Among the most unthinkable scenarios for most Americans is the
unthinkable idea that the United States could become the disunited or
turn into divided states. Even though this union accumulated very
slowly in the first place, and against all odds -- in other words it
was not inevitable -- the fact that the USA will not always be as
united, or at least united in the way it is now, is considered,
well... unthinkable.

But as Juan Enriquez notes in his amazing PopTech talk, based on his
book "The Untied States of America: Polarization, Fracturing, and Our
Future", no US president has ever died under the same flag that he was
born under. That is, the borders of the United States has constantly
shifted even in modern times. The last state was added in 1959 (after
I was born!) and more could be added still. Americans are comfortable
ADDING states, but it might not take much to subtract one. The outcome
of the US Civil War has biased Americans to disbelieving in
subtraction, but that might change.

In past decades bold American thinkers have imagined how the US might
break up, but these were more thought experiments indicating the
cultural differences within this large country. There's no shortage of
maps showing the alternative arrangements of North American countries.
One of the finest is Joel Garreau' s 1981 scenario of the Nine Nations
of North America.

However the current economic instability and the general devolution of
nation states around the world has led to several outsiders
considering the break up of the US as a serious possibility. Two of
these scenarios come from Russians.

In the past year or so, traffic to Dmitry Orlov's online presentation
about the 'collapse gap' has soared as word of mouth recommendations
about his scenario flourished. Orlov's argument is that the parallels
in the state of the USSR twenty years ago and the USA now make an
economic collapse likely. Orlov does not specifically talk about
breaking up as collapse. He says the USSR was better prepared for
collapse than the US.

The most recent breakup scenario was noted today in the Wall Street
Journal in a piece about Russian professor Igor Panarin, who predicts
the breakup of the US in the year 2010. He has been predicting the
same for the past decade but is now getting an audience. The logic of
his scenario goes like this:

He predicts that economic, financial and demographic trends will
provoke a political and social crisis in the U.S. When the going gets
tough, he says, wealthier states will withhold funds from the federal
government and effectively secede from the union. Social unrest up to
and including a civil war will follow. The U.S. will then split along
ethnic lines, and foreign powers will move in.

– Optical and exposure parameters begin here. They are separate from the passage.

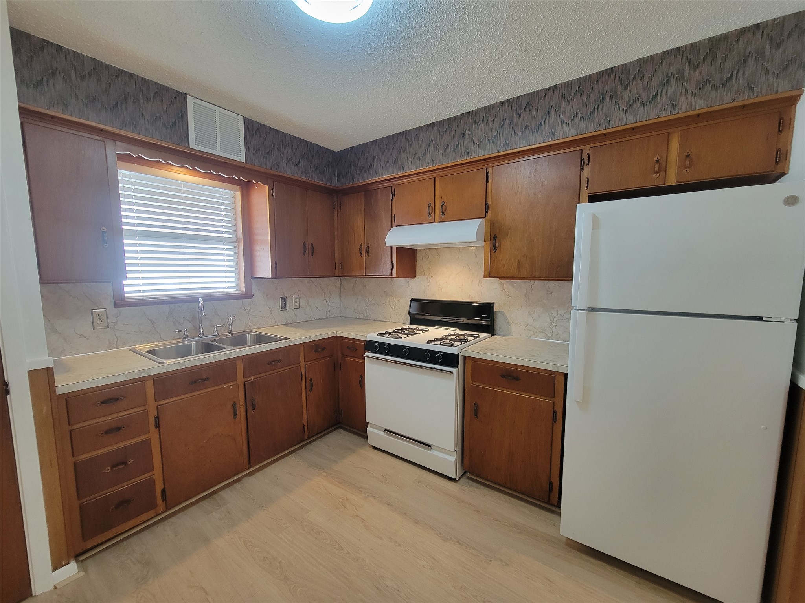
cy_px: 302
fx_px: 302
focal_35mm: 13
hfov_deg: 106.2
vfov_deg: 89.9
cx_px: 402
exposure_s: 1/60
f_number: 2.2
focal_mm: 2.2
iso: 200
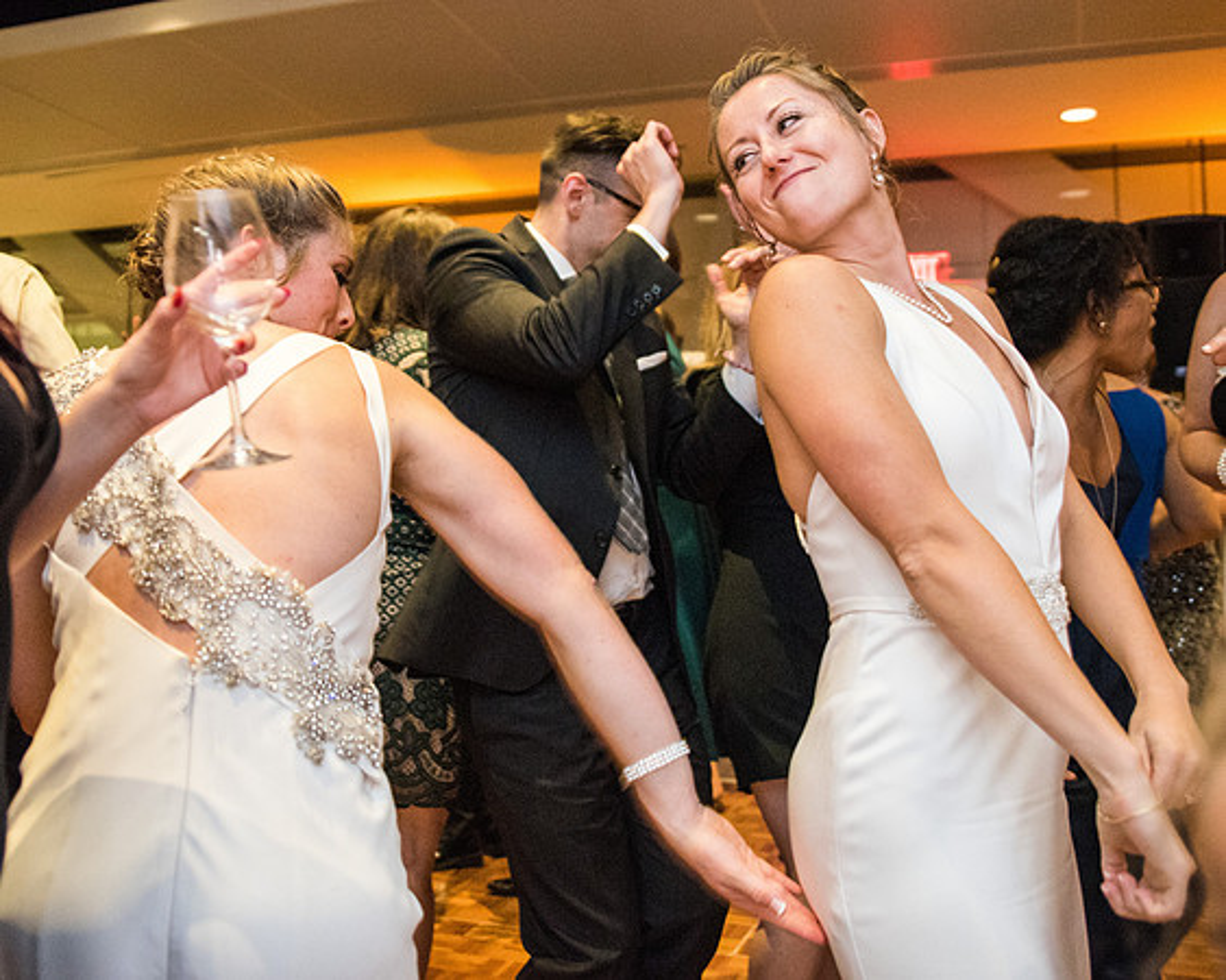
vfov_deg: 42.2
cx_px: 591
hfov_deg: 51.9
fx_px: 1260
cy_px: 375
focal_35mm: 35
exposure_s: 1/100
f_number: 2.8
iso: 2500
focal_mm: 24
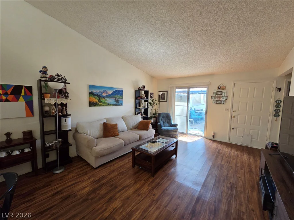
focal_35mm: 13
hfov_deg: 106.2
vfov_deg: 89.9
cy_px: 110
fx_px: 110
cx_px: 147
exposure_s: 1/100
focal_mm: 2.2
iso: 640
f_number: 2.2
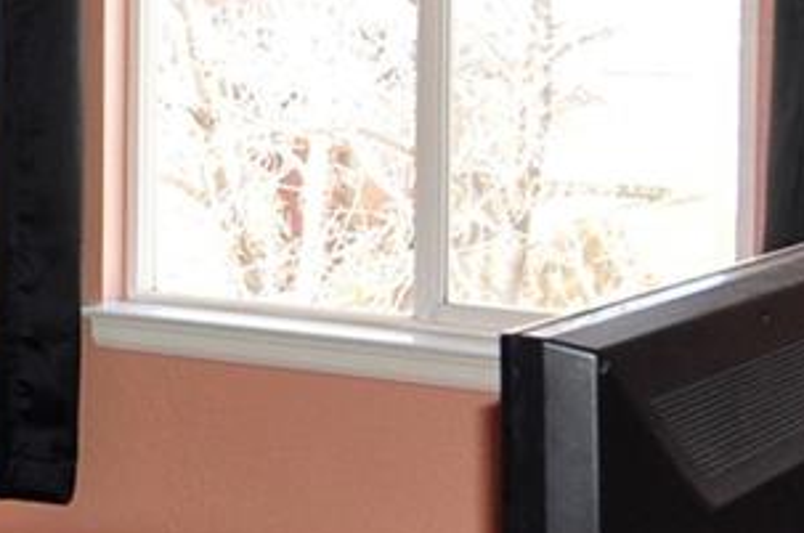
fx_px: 2118
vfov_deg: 14.2
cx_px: 13
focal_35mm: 95
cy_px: 69
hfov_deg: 20.8
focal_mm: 12
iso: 200
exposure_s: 1/60
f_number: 4
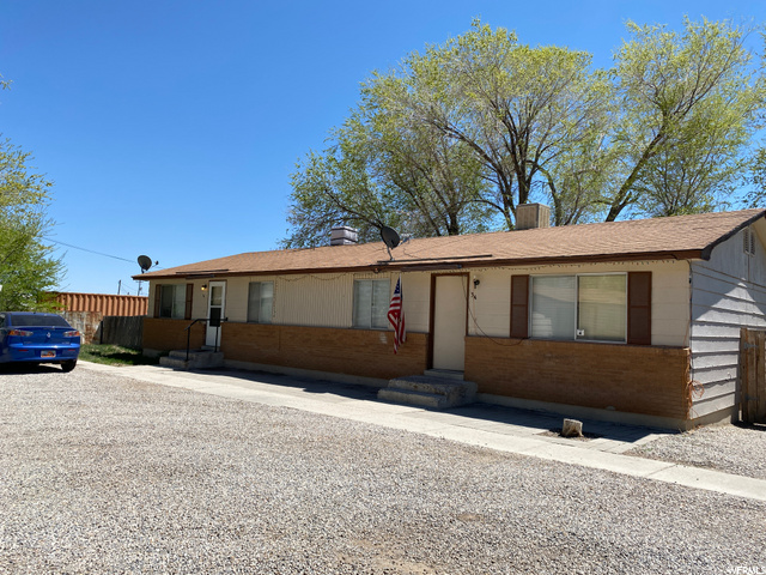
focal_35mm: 26
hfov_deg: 67.3
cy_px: 288
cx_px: 383
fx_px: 575
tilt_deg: +3.9
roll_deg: -3.5
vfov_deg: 53.1
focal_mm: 4.25
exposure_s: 1/3401
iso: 32
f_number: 1.8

With his Soviet KGB background it may be no surprise that in Panarin's
scenario the breakaway "countries" all succumb to foreign influence
and are not really independent. In contrast American scenarios of
breakup envision the resultant countries -- like the Pacifica coast --
as vibrant independent influences themselves.

It is certain that in the long run, the borders of the US will change.
I think it is far from clear how it will change at the moment. I would
be willing to bet the US will add something (Puerto Rico?) before it
subtracts, but that is a minor matter. History is betting that at some
point the nation as we know it will break up.

So, to my fellow Americans, happy new year!